Numbers have not been released on how many SVB customers stayed, left, or have since returned. Eight months ago, I reported on Black founders who were in the midst of being affected by the bank’s crash. I was able to catch up with a few of them before AfroTech to see what they’re up to now.

When we spoke in March, McKeever Conwell, the founder of RareBreed Ventures, was in the process of helping his founders leave the bank. He said it still might be too early to see how the crash has affected Black founders, but he estimates that about 20% of his portfolio, many of whom are diverse founders, have left SVB with no intention of going back right now.

Ciara May, the founder of Rebundle, is one of his portfolio companies. She told us back in March that SVB was her only business account. “I ended up closing our SVB account a few months ago because I never refunded it after transferring all of our funds out,” she told us recently. “Now we use Brex for credit cards and Bank of America Merrill Lynch for everything else.”

One of the only Black people we spoke to in March who actually stayed with the bank was Harold Hughes, the founder of the data company Bandwagon. However, he also opened a Brex account and now uses that for his company’s main deposits. His CFO, Shondra Washington, who is also the founder of TBC-Capital, a financial management firm that provides CFO services to startups, said Bandwagon only decided to stay with SVB to keep continuity with their existing vendors.

Otherwise, she works with nine other founders, the majority of them Black, and said she’s told them to stick with legacy banks.

“We don’t know what’s coming in the next 12 to 18 months,” she said, referring to the wars and economic uncertainty that arise from them. “As a founder, as a Black person, we’re looking for stability, we’re looking for predictability, and that sometimes looks like [fiscal] conservatism.”
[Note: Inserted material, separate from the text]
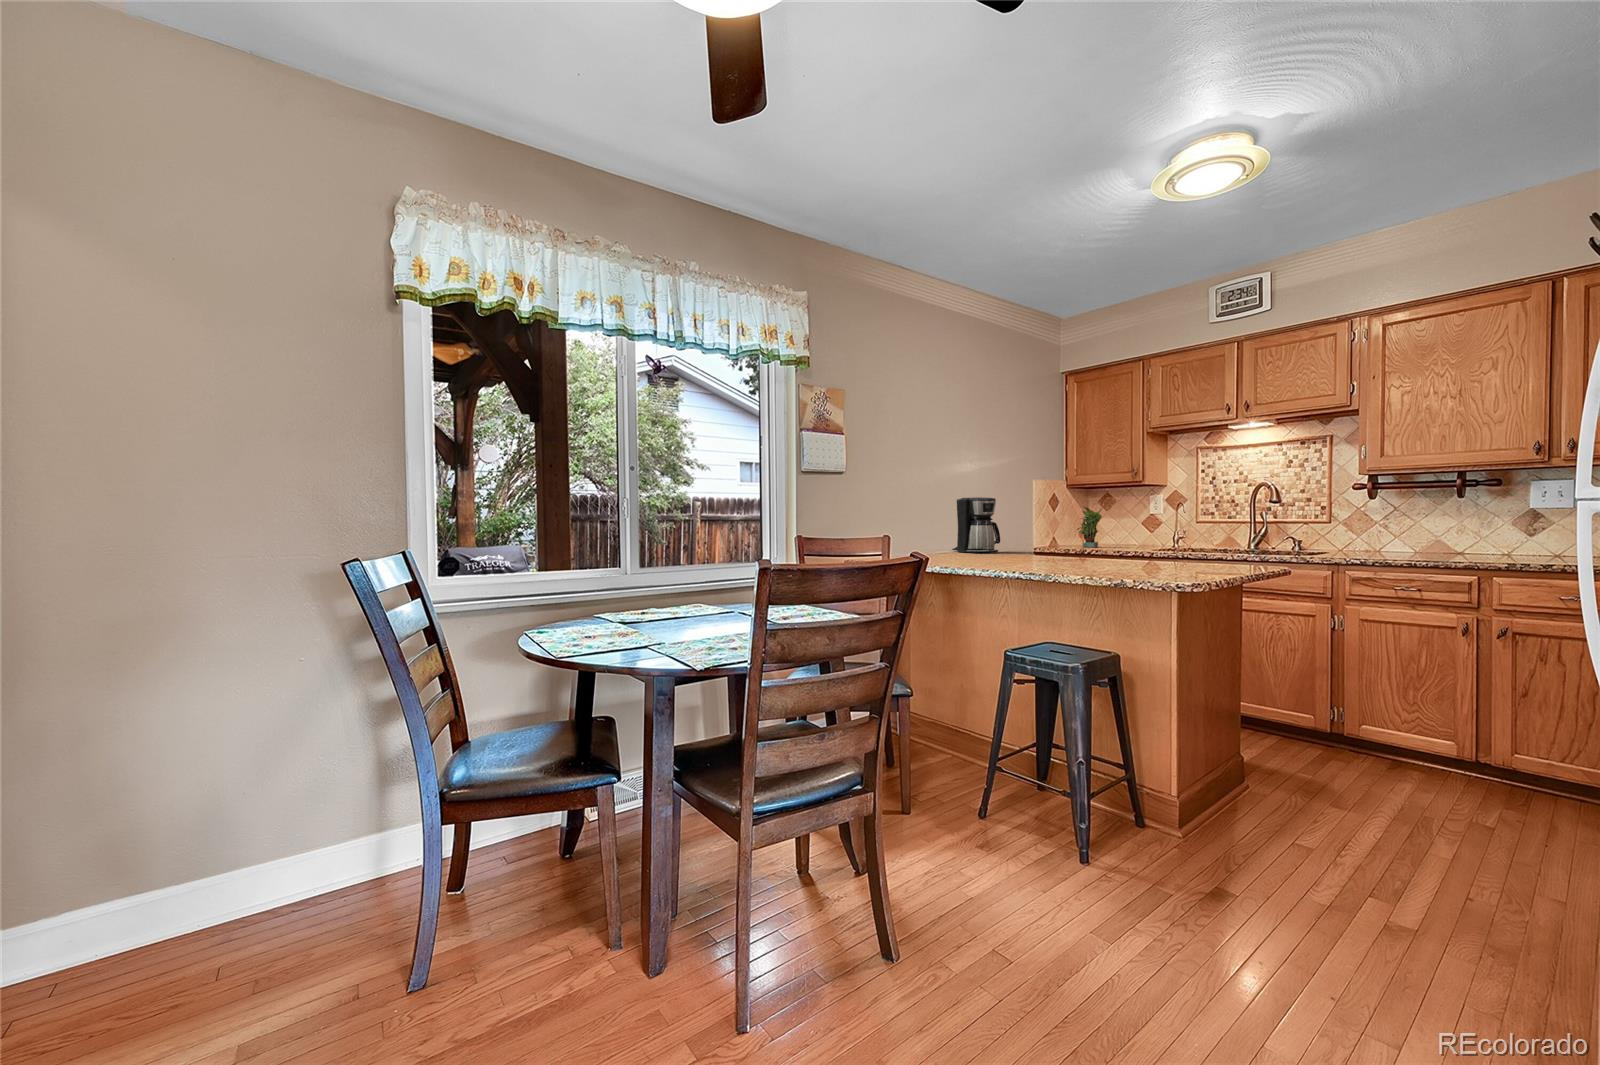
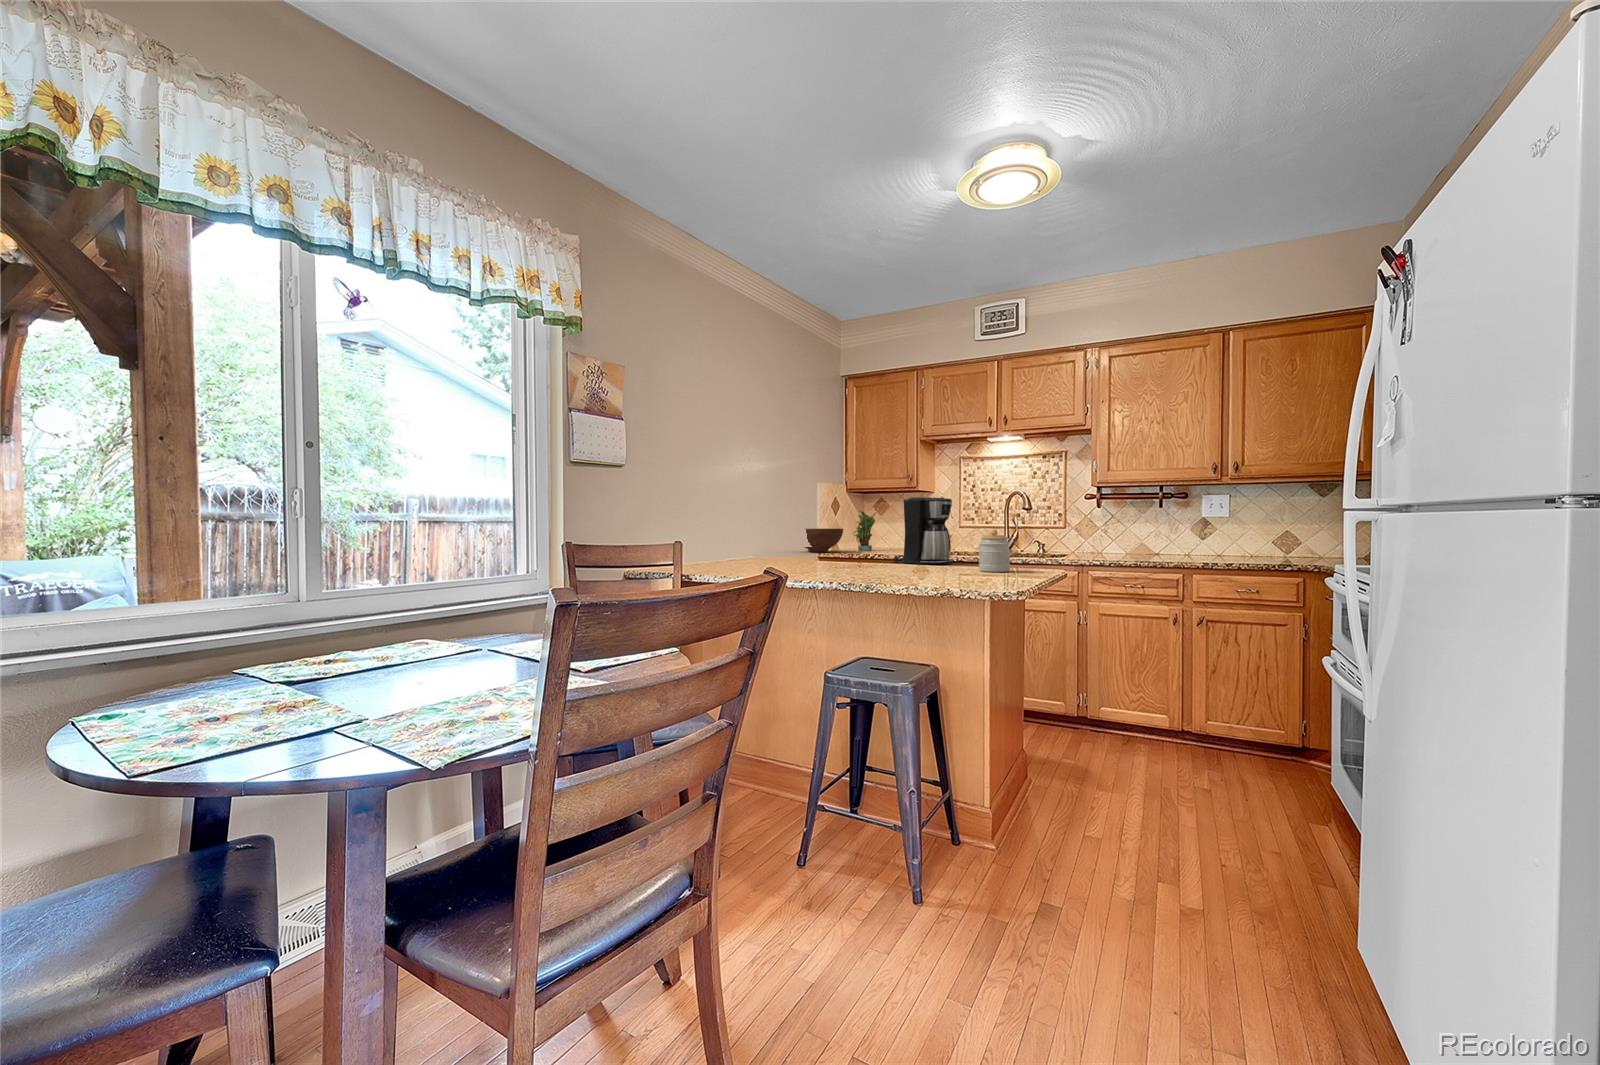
coffee maker: present [952,497,1000,553] -> present [891,497,953,565]
fruit bowl: none [1011,525,1063,548] -> present [805,528,843,552]
jar: none [1183,525,1219,567] -> present [979,530,1010,572]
Hughes came to the conference but didn’t go to the party; he went to a brunch the bank hosted the next day instead. The bank’s presence is hard to miss. On the third floor of the Austin Convention Center, “SVB” is plastered on everything from lampshades to pillows. Glossy posters expressed the bank was here to help startups scale. “SVB recharge lounge,” another poster read, and, as if it were anticipating one questioning if it were indeed that SVB, the poster continued, “Yes, SVB.”

But the techies didn’t seem to mind. They mingled and recharged their devices. If anything, Hughes said the chaos of the crash taught him, like many others, the importance of having a diversified banking strategy. It also reminded him of the madness that simply comes with being a founder. “It was a blip,” he said of how the crash will soon be remembered.

Though May said she probably wouldn’t return to the bank, Conwell said he would out of loyalty. “When I was a broke founder with bad credit and got my first check from an accelerator, SVB was the only bank that would give me a business account,” he said. “Because of that, I would.”

He, too, is back to being invited to their sponsored events like it’s “business as usual.” He, like other founders we spoke to, commended SVB for being honest about what had happened and for continuing to provide those opportunities. In three years, he said, there will be a new crop of founders who aren’t even thinking about what happened that fateful weekend in March 2023.

“Will they be able to build their reputation back? If you give it enough time, yeah,” he said. “Will it be what it used to be? Well, you might need a much longer period of time for that.”

This piece was updated to reflect that SVB now operates as a division of First Citizens Bank.